Why some melanoma patients are resistant to treatment
According to a study recently published in the Journal of Experimental Medicine, resistance to treatment of certain patients with melanoma may be due to a gene called TP63. Researchers at Queen Mary, University of London, have discovered that this gene is highly expressed in some melanomas and that these forms of melanoma are resistant to treatment. They hope that these findings will help them develop more effective therapies to treat this form of cancer.
Melanoma is diagnosed in about 13,000 people each year in the UK and the incidence of this type of cancer is increasing. Although among the other forms of skin cancer, melanoma is the least common, though this cancer has the highest mortality rate. This high mortality rate is due to dissemination that occur in early stages of the disease. It is estimated that about 2000 of skin cancer deaths are due to melanoma, which means 75% of all cancer dealths.
It should be noted that melanoma is difficult to treat if not eradicated in the early stages because of systemic dissemination. If advanced melanoma requires multimodal approach (chemotherapy, immunotherapy, surgery etc), in the early stages this cancer can be successfully treated by surgical excision and careful follow-up . Dr. Daniele Bergamaschi, a senior lecturer in cutaneous research at Queen Mary, said that in order to find more effective treatments of melanoma, one should understand the mechanisms that cause tumor cells to become resistant.
Researchers concluded that TP63 gene is associated with resistance to treatment after they analyzed 156 samples from 129 melanoma tissue. They found that the expression of p63 protein, which is encoded by the TP63 gene, is increased in more than 50% of samples. Dr. Bergamaschi said they did not expect to find this in the samples because p63 is a protein that is not usually found in melanocytes. It seems however that this gene become activated as the tumor begins to grow. In addition, researchers believe that the TP63 gene inhibits p53, a gene with implicated in apoptosis, that is programmed cell death.

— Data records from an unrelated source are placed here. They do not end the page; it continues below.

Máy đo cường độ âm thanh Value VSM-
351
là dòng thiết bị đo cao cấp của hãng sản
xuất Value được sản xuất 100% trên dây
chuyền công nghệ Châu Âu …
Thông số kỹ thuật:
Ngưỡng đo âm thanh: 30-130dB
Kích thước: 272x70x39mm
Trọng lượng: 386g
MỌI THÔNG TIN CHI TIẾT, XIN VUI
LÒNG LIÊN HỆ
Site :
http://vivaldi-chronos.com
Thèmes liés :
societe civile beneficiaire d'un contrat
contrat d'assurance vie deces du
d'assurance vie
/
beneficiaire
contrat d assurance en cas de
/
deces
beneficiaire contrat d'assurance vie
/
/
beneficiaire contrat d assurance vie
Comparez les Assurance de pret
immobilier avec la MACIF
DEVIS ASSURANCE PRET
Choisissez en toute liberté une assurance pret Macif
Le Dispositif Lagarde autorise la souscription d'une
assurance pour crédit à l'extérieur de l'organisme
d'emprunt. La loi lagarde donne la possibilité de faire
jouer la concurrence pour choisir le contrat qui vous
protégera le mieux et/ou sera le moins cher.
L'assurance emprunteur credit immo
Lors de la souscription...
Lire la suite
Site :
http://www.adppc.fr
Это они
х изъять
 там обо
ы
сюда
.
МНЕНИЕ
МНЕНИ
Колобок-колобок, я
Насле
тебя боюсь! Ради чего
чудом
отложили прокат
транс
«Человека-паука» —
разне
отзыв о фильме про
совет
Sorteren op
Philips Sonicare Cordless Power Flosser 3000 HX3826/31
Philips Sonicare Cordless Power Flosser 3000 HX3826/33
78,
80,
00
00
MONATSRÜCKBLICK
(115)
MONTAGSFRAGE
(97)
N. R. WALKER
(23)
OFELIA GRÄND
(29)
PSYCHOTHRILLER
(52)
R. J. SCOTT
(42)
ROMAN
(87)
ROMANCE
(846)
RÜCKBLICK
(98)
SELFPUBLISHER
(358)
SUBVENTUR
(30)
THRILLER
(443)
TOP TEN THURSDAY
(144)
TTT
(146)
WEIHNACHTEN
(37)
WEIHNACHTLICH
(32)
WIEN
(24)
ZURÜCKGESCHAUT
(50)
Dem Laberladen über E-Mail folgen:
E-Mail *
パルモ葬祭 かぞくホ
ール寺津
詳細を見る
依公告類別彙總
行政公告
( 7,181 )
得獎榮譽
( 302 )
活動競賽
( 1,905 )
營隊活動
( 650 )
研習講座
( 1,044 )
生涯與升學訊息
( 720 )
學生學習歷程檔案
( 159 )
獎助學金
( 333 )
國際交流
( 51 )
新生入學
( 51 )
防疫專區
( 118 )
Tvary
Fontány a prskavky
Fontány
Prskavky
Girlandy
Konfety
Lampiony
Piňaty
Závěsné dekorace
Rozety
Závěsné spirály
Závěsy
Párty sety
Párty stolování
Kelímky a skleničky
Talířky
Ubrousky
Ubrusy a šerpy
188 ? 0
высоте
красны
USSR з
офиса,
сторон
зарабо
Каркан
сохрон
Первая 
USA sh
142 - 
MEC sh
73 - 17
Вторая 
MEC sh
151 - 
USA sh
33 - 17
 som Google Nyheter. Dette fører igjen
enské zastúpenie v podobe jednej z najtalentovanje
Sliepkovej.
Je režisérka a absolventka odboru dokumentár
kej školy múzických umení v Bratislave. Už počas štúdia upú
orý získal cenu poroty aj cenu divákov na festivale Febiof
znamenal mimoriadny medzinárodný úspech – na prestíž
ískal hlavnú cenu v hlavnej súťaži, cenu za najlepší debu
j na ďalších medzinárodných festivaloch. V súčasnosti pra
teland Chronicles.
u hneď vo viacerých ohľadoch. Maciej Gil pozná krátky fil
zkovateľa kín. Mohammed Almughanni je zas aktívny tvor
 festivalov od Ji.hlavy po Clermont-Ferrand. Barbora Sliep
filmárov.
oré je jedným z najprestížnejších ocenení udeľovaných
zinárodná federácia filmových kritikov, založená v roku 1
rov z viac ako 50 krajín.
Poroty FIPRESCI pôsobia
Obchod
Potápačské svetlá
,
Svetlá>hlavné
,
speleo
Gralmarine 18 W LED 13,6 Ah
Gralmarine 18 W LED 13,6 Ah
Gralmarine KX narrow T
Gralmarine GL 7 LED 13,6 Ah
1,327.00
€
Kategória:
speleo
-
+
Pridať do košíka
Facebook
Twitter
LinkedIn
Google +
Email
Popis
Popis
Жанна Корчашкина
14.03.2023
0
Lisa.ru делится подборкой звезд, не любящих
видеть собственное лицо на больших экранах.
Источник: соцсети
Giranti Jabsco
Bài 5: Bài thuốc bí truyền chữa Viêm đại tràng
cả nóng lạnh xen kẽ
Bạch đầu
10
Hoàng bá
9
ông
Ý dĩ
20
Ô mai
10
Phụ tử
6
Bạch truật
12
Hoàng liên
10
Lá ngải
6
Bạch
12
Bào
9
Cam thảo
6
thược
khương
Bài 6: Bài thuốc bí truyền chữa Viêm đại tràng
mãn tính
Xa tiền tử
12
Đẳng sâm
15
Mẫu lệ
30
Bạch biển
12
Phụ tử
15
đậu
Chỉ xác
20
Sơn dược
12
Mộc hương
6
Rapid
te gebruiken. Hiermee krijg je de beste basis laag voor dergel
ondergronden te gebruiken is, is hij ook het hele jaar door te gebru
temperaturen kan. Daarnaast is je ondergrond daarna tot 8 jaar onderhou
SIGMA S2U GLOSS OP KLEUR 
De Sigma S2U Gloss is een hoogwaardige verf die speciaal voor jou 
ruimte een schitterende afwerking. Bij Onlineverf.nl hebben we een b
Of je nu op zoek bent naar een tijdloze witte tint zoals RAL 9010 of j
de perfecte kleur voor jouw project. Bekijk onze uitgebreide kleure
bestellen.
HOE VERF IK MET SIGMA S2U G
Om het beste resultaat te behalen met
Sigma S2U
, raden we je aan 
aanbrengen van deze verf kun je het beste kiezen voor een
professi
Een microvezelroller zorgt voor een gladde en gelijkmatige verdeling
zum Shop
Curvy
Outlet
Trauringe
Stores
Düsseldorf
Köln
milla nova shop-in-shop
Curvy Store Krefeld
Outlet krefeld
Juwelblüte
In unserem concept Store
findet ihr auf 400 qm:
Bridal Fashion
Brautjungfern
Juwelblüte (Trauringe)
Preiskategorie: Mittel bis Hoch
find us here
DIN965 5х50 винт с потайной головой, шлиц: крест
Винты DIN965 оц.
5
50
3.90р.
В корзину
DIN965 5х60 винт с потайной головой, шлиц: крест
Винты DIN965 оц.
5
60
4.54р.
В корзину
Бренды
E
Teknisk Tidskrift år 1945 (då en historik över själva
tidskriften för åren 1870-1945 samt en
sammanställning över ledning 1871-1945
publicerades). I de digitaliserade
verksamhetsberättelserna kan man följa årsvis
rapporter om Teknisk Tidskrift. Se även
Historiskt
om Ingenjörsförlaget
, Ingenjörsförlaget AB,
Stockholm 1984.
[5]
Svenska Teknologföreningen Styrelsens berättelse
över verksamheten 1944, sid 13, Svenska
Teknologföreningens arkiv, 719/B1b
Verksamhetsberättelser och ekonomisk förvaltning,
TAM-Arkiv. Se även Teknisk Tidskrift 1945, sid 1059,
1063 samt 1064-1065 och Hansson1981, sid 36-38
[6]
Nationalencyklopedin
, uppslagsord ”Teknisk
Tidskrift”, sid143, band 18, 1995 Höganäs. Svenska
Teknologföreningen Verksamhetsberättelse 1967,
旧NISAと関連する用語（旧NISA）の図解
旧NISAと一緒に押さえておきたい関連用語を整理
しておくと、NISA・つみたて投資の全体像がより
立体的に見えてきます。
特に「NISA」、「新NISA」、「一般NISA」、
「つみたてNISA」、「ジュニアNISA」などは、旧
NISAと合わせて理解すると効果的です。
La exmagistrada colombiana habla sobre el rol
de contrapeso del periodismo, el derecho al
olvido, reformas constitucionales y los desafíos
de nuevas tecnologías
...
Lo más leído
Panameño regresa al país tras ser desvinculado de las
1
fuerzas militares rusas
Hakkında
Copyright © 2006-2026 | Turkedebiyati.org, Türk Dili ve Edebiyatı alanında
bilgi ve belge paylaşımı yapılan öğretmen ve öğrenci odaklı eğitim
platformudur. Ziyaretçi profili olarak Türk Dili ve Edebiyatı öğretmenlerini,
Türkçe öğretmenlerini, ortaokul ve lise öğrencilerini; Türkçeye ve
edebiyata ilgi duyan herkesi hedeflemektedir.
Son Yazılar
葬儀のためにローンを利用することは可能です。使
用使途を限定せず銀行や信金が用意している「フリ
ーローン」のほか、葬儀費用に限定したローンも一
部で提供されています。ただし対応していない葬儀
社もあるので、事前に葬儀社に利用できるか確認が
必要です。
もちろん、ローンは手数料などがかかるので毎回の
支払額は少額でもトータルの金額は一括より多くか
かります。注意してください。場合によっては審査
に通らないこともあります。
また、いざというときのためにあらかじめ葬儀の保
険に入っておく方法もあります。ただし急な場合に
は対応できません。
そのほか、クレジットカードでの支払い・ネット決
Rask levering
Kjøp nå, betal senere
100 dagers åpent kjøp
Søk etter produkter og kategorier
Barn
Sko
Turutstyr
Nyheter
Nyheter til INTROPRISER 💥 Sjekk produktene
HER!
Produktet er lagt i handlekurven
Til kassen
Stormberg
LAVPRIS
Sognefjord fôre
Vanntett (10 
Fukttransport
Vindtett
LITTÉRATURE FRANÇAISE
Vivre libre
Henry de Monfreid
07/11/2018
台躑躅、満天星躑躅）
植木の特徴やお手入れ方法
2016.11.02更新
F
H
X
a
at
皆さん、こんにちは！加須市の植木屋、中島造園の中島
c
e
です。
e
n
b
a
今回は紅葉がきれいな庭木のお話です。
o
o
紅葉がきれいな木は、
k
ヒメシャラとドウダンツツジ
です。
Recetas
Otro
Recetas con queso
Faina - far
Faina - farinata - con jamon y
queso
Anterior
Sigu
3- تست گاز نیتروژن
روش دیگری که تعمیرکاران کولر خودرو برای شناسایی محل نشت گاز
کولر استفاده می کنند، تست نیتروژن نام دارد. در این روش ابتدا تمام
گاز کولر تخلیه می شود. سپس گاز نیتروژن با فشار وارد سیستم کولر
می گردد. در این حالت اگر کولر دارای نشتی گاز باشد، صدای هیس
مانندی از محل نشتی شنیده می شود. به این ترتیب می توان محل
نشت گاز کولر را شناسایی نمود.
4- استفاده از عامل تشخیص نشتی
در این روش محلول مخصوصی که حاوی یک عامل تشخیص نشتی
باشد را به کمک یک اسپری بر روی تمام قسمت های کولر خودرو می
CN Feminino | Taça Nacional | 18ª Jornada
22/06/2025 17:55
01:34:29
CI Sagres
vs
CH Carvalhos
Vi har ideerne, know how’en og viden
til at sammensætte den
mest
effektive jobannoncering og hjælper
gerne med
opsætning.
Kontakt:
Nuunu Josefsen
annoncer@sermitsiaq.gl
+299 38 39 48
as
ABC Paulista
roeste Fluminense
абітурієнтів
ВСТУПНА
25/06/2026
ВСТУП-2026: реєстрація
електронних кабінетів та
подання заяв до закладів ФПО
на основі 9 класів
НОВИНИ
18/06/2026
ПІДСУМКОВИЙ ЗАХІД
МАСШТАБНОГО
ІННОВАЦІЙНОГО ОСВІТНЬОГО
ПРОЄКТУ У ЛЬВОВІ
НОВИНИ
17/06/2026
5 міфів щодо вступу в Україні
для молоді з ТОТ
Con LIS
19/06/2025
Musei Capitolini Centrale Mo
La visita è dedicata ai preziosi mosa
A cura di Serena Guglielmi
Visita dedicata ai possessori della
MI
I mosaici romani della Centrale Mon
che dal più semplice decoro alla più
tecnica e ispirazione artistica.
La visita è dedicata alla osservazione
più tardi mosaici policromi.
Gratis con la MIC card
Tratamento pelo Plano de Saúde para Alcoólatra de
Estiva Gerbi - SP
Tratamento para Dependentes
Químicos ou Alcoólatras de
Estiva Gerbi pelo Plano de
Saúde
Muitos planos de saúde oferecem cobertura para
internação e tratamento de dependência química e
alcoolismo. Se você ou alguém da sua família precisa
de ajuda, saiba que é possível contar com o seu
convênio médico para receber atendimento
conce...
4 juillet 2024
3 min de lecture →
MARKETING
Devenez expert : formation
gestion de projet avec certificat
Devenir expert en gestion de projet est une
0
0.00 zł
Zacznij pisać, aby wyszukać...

It should be mentioned that apoptosis is a natural mechanism by which cells die.
Based on these findings and on the possible implication that p63 protein may have in apoptosis pathway, researchers want to target this protein in order to develop more efficient treatments: “We therefore suggest that p63 should be considered when designing new treatments for melanoma which are focused on re-activating the apoptotic pathway in order to make the cancer cells easier to kill,” Dr. Bergamaschi said.